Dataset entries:
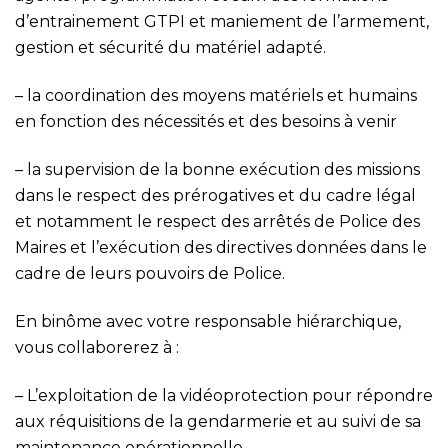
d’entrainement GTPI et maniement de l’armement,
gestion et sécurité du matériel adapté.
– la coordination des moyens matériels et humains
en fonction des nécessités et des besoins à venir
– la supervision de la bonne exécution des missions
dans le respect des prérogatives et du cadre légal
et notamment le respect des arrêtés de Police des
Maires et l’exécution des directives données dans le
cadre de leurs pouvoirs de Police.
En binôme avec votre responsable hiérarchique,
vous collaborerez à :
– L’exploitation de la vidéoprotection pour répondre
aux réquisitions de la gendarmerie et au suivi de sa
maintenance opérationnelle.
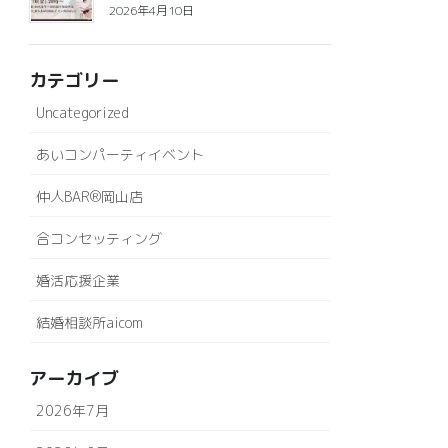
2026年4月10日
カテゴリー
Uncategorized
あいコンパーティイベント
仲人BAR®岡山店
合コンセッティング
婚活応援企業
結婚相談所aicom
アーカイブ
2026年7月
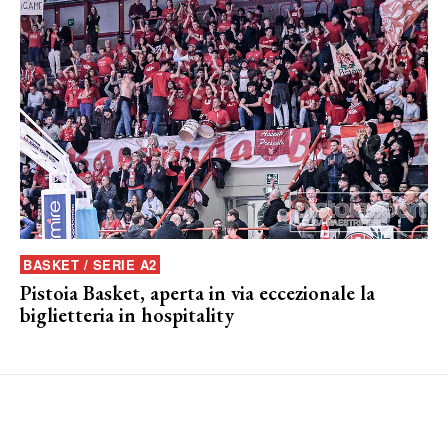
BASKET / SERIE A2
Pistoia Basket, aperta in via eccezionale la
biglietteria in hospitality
...
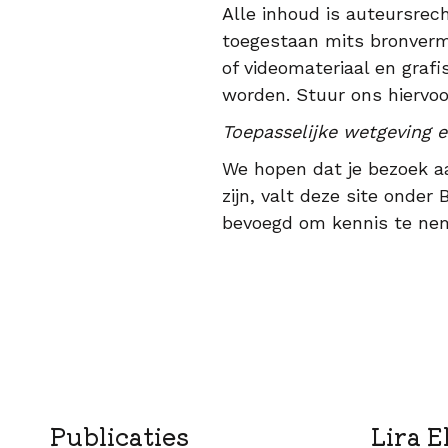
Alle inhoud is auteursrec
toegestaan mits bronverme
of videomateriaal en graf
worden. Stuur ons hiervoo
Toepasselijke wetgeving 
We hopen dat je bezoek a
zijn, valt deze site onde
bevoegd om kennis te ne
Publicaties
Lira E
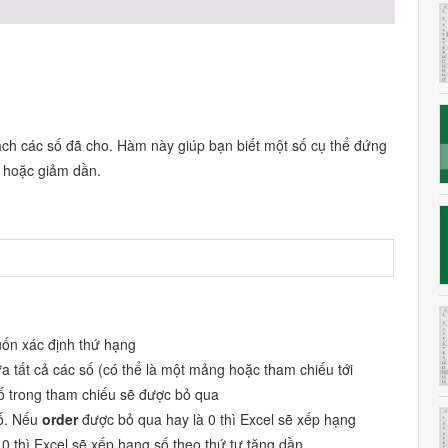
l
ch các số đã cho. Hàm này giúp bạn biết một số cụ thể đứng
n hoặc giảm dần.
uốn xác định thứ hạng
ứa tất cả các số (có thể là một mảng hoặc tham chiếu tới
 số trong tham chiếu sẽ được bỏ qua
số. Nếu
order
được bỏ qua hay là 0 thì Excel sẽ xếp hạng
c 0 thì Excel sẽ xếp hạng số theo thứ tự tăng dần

## [Exercise brief]
Starting at the line that has "BASKET / SERIE A2" and ending with the line that has "biglietteria in hospitality", rewrite those lines of the data as a Markdown table with the columns Row and Line. Number each line in order and skip any blank lines.

## [Output]
| Row | Line |
|---|---|
| 1 | BASKET / SERIE A2 |
| 2 | Pistoia Basket, aperta in via eccezionale la |
| 3 | biglietteria in hospitality |